My dad was a sports fan, but not quite as crazy as I turned out to be. He was way too dedicated to his craft of fixing tractors to worry about how many games the Cubs were out of first place or who the quarterback at Notre Dame was going to be.
He grew up a football player, and was a center for the Plymouth Rockies back in the late 1940’s. That was back when what they wore on their heads was formed leather and the facemask was still a few years away from being invented—and my dad’s nose was evidence.
He would get frustrated as we watched teams throw incomplete pass after incomplete pass. He didn’t like to say it out loud, but he hinted around that it bothered him that a team would throw the ball when the ball carrier could file in behind a center like him and run all day. That’s about as close as he ever came to bragging.
He and my mom loved to go to games. They were avid Argos fans.

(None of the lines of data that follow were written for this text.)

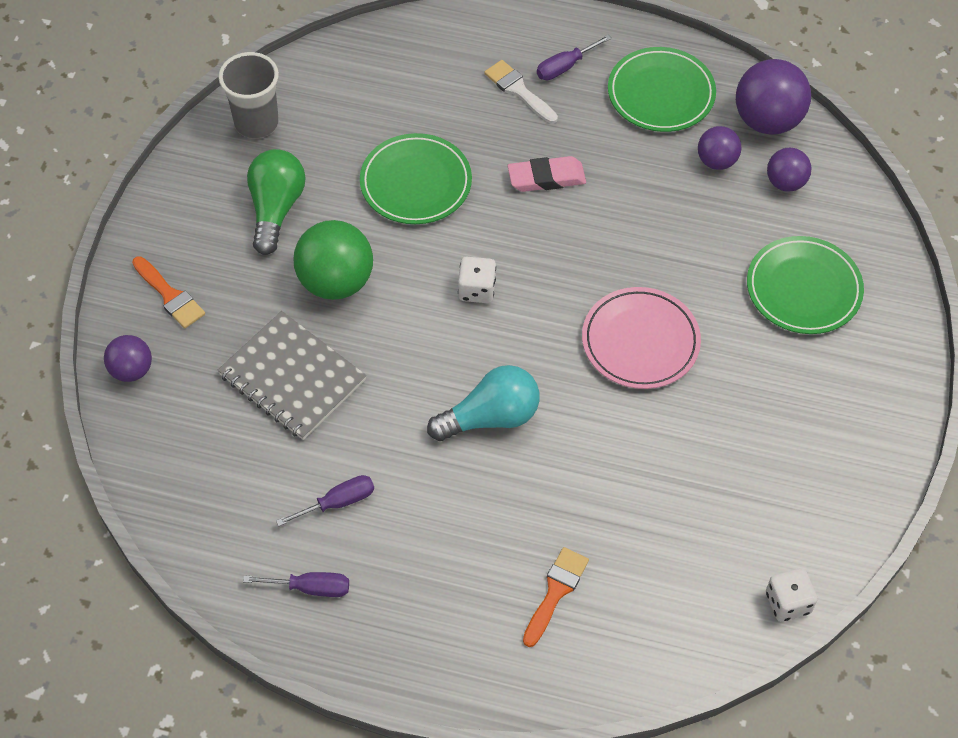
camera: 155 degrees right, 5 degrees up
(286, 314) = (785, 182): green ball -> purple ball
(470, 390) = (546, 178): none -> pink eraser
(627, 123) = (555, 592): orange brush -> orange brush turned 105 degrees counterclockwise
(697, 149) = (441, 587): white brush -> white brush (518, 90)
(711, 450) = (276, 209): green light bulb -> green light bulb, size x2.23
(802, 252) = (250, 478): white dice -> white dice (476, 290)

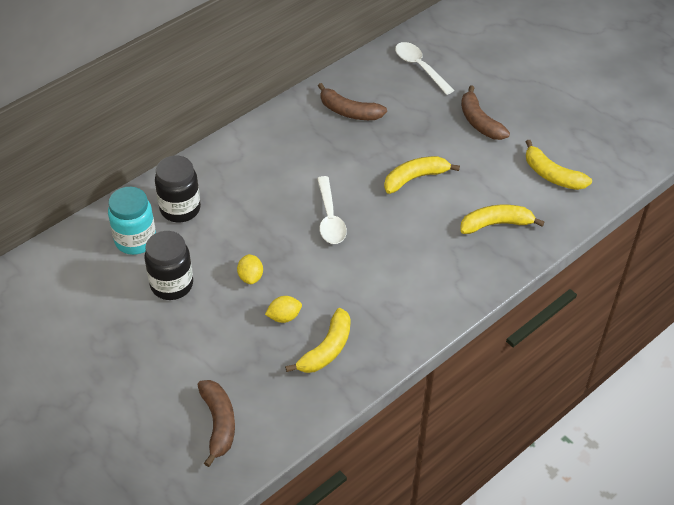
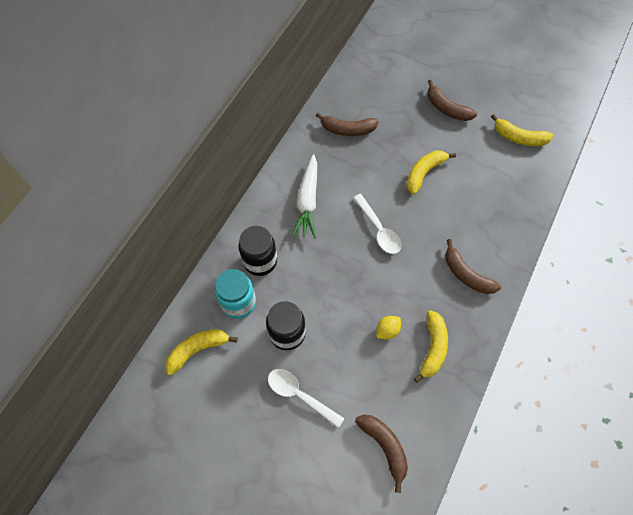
camera: 20 degrees left, 15 degrees up
(250, 277) = (344, 304): yellow lemon -> none
(264, 168) = (307, 201): none -> white carrot
(407, 291) = (466, 274): none -> brown banana
(420, 67) = (381, 74): white spoon -> white spoon (299, 395)
(496, 224) = (500, 193): yellow banana -> yellow banana (198, 350)

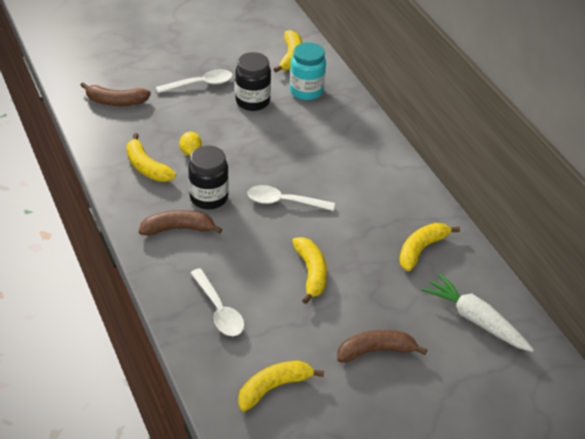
camera: 125 degrees right, 20 degrees down
(260, 261) = (331, 118): black jar -> black jar (209, 197)
(307, 201) = (361, 175): white carrot -> white carrot (475, 319)
(347, 129) = (421, 249): brown banana -> yellow banana
(501, 200) = (219, 310): none -> white spoon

Dad would tote two lawn chairs out to the edge of the hill at what is now Snyder Field so they had a perfect view of the soccer pitch. During basketball season, you’d find them parked in the second row of the northwest corner of what is now the Weybright Gym. Dad always said they sat there because they were closer to the action, but mom wanted to sit there because she knew the refs would hear her yell “AW, COME ON REF” better.
They never missed, until my senior season of basketball.
In January of 1986, we beat LaVille in four overtimes to win the Bi-County tournament championship. We were down 9 points in the third quarter and rallied to send the game to extra time in an epic game that people still talk about.
After the game and the on-court celebration that followed, I found my parents up in the bleachers and went up to hug them and celebrate with them. My mom was smiling her big smile and pumping her fists in the air like she was known to do, but my dad (who was not a huge rah-rah guy anyway) was pretty subdued.
I can’t prove it, but I am pretty sure that he had a mild heart attack during the game and just refused to let on. I say that now because he had felt pain from the colon cancer for a while and never told anyone about that pain either until the first stroke—a stroke cause by cancer cells. He died less than a week after his cancer diagnosis.
That championship game was the last game he ever watched me play.
The next week, with LaVille coming to Argos for a rematch of that legendary final the following Friday, my dad pulled me aside and asked if it would be ok if he didn’t come to the game. He explained that he just was getting too worked up during the games and he thought it would be better if he stayed home and let me tell him about the game when I got home.
Of course, I said that was fine with me — even though it wasn’t.
He never wavered in his support. He wanted to hear all about the games and how I did — every detail. And I look back now and think I was blessed to have those conversations which were positive and informative, unlike too many parents now who ruin their kids with over-analysis and emotional deflation immediately after games.
I remember taking him to his first, and only, Notre Dame Football game. Taking him up that tunnel and out into the seating area for the first time was like that moment in the movie when Rudy’s dad said with awe “this is the most beautiful sight these eyes have ever seen.”
It was the least I could do for the man who took me to my first Cubs game at Wrigley Field.
I think about him a lot — especially when I am trying to fix, build or put something together. He was brilliant at that, and I have none of it.
What I did get from him is a love for people. He used his work as a tractor mechanic in order to build relationships, and now I find myself trying to do the same through sports.
Happy birthday Dad. I tell my kids about you every chance I get, and I can’t wait for them to meet you someday in a place where there’s no more pain, no more heartache and no more tears.